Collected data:
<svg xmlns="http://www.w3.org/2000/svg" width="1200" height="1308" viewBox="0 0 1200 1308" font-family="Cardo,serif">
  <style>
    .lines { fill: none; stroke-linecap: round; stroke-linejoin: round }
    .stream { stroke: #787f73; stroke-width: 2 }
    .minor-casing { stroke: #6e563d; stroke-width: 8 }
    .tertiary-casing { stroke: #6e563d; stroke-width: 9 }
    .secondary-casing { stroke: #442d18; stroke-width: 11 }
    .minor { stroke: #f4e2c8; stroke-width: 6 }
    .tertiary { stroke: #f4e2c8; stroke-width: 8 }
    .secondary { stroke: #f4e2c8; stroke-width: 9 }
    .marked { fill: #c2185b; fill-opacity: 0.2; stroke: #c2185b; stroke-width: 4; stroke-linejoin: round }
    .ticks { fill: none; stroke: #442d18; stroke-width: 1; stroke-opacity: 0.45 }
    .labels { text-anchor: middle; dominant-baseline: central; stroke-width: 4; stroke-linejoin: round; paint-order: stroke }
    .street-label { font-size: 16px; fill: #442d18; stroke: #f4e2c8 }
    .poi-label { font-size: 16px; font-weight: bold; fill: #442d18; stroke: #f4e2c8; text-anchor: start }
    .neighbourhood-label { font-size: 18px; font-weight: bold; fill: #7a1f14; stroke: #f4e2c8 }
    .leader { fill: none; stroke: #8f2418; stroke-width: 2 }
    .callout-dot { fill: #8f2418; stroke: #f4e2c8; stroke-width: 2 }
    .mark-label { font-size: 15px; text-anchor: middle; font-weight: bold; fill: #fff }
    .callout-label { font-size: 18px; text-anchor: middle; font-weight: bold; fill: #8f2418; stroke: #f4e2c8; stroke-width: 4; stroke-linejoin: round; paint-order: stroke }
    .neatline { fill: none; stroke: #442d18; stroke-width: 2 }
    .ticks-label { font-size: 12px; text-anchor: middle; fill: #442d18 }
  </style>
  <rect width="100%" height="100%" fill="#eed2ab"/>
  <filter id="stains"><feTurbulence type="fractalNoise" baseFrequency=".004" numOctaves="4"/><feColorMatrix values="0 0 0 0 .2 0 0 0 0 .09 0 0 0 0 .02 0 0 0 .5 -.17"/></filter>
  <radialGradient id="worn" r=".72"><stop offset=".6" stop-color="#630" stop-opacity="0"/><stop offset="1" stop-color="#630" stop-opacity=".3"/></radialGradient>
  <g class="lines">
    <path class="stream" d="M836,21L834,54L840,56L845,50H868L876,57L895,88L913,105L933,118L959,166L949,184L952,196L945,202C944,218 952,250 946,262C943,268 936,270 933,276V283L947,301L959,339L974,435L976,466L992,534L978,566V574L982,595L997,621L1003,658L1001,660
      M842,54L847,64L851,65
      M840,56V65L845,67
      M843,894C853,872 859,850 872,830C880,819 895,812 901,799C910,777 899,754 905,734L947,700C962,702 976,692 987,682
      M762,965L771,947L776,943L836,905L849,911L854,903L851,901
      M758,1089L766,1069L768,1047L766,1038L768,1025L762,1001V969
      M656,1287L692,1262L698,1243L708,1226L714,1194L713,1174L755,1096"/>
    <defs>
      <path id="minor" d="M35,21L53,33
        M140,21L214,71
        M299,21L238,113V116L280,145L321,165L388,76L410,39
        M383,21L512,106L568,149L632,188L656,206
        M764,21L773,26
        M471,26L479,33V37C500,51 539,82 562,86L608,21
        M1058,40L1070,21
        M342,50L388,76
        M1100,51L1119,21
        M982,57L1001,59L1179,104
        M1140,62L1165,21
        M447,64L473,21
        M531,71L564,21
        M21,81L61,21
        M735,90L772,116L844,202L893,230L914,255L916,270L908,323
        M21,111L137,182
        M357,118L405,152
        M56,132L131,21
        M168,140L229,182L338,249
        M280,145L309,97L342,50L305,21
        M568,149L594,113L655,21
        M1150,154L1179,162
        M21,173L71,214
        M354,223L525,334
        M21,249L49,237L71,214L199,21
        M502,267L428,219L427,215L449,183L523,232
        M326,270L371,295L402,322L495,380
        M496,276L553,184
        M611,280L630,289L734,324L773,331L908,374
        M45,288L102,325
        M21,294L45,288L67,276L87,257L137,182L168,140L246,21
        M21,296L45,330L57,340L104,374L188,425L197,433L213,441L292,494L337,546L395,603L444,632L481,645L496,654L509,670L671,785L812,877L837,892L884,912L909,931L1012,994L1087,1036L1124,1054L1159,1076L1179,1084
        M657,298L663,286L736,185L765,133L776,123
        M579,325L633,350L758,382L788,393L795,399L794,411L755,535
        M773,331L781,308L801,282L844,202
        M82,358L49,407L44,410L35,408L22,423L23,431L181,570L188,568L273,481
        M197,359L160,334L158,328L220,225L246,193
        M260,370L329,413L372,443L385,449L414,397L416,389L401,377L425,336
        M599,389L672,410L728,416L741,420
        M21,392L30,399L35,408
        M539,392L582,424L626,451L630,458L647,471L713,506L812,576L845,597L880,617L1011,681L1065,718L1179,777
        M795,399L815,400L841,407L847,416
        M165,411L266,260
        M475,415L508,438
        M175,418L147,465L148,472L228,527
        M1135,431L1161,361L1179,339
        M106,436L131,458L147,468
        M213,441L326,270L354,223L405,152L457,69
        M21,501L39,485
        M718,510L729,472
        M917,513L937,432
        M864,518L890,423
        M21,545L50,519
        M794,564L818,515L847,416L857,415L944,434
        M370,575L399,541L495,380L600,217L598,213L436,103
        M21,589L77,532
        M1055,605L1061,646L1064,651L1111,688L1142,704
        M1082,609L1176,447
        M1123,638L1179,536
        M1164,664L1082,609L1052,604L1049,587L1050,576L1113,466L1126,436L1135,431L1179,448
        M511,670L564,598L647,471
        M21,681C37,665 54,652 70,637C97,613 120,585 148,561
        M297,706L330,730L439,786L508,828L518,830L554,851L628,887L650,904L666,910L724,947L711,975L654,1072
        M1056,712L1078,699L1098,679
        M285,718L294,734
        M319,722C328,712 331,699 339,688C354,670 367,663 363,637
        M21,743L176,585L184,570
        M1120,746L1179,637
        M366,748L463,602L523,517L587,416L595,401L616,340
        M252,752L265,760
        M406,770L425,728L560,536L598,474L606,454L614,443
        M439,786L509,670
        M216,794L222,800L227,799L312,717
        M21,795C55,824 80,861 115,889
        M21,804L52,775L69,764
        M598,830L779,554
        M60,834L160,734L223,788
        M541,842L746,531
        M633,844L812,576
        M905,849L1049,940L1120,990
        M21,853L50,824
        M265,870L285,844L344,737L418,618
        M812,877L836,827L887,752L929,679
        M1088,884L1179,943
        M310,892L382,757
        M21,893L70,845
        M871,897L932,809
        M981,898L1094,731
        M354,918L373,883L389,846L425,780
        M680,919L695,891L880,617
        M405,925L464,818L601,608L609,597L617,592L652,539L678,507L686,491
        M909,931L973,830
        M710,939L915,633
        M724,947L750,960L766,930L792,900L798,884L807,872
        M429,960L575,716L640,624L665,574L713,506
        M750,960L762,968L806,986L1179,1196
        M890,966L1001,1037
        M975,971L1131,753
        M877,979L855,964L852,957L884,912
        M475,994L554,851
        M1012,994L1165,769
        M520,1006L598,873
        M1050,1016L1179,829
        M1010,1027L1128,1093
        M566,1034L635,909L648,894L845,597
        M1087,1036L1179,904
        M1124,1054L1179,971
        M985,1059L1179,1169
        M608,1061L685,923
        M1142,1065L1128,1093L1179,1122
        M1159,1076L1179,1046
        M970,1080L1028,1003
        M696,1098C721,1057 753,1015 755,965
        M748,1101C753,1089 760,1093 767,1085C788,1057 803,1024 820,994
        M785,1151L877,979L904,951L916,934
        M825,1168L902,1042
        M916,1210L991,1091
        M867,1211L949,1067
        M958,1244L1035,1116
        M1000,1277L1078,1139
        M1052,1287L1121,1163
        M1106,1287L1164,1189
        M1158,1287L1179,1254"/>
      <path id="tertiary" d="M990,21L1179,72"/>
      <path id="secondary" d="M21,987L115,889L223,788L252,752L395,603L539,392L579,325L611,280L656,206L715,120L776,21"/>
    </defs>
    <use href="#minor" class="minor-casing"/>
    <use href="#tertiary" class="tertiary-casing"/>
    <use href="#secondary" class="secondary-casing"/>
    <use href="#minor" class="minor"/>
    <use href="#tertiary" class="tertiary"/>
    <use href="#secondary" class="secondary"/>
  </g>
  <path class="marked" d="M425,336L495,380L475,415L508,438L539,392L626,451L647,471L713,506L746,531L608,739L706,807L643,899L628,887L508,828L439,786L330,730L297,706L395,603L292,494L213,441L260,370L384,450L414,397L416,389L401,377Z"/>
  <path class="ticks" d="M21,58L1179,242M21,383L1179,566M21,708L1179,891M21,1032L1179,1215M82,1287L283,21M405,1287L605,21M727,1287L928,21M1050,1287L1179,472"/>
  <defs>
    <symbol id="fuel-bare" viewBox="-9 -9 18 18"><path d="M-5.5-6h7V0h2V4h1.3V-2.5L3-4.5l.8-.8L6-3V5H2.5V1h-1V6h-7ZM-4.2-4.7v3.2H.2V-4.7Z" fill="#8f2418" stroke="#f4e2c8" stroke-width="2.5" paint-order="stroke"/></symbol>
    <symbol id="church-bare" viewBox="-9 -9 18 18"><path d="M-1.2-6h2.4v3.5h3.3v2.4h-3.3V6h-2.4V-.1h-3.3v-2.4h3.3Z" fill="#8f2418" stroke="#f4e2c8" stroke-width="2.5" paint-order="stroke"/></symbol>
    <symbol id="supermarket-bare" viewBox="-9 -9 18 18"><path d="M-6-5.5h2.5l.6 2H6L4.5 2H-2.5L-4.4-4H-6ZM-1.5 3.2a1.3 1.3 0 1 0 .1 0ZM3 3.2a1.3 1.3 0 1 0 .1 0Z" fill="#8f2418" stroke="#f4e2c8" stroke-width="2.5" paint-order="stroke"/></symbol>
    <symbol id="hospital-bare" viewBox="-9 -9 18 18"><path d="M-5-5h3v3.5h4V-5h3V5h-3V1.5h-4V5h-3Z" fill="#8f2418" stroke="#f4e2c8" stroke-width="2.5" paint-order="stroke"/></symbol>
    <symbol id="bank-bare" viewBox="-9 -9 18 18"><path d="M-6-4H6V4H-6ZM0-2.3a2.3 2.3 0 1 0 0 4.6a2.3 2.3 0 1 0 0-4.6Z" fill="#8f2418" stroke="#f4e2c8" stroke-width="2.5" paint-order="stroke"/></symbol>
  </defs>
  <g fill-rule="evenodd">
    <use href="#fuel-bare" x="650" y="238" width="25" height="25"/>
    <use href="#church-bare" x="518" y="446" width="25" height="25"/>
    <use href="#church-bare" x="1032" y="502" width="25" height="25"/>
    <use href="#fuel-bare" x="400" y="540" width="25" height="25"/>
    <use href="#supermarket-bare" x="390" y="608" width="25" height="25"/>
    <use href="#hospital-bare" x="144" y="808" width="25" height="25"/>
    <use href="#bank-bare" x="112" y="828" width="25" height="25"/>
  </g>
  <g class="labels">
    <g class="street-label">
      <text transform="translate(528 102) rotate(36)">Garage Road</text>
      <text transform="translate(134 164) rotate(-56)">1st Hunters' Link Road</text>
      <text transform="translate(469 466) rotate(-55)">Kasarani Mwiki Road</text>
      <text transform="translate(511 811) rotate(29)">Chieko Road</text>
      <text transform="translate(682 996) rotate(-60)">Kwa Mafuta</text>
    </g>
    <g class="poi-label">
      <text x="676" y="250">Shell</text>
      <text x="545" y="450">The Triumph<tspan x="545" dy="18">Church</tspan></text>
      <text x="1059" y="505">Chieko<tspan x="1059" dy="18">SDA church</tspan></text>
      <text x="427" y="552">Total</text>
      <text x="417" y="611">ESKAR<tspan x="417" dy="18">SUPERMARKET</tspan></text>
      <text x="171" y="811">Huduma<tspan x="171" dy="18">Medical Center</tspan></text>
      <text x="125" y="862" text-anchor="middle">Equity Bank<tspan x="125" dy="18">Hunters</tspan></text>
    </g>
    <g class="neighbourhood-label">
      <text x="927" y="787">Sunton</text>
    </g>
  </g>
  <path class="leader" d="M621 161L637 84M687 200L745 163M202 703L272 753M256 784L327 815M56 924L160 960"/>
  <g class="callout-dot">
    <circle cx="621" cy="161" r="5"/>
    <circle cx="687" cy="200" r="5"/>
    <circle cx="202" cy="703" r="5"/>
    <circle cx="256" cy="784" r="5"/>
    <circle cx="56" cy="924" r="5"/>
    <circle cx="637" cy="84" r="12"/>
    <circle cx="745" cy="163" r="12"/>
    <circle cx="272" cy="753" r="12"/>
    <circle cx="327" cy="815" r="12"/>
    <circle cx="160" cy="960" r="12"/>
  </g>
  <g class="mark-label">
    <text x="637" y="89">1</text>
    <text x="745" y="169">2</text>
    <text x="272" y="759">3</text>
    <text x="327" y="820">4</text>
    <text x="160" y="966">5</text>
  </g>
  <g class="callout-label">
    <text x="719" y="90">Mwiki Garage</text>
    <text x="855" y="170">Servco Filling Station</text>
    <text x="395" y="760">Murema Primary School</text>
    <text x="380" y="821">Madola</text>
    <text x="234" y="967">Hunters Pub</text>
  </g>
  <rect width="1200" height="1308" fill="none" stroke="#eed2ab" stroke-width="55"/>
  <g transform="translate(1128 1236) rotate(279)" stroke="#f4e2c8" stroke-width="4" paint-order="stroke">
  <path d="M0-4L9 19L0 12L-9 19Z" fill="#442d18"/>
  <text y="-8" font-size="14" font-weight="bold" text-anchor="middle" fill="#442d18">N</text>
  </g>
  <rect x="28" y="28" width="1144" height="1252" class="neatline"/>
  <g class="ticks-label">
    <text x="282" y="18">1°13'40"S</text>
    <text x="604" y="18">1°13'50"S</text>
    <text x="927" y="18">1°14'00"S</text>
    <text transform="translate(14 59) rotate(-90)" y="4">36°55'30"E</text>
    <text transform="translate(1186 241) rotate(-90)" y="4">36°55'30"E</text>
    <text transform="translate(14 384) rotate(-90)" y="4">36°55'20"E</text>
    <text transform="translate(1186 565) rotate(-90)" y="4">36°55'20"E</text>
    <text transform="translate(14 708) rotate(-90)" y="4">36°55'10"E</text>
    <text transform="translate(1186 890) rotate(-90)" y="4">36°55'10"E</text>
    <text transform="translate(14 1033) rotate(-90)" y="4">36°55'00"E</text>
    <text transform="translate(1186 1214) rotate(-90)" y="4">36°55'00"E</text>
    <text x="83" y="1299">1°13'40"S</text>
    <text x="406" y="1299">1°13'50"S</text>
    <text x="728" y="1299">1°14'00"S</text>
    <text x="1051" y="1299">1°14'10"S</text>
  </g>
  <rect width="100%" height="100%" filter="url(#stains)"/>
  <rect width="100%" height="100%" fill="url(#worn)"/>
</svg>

### Required work
Filter the records down to the lines containing the word "worn", and copy those.

### Result for this task
  <radialGradient id="worn" r=".72"><stop offset=".6" stop-color="#630" stop-opacity="0"/><stop offset="1" stop-color="#630" stop-opacity=".3"/></radialGradient>
  <rect width="100%" height="100%" fill="url(#worn)"/>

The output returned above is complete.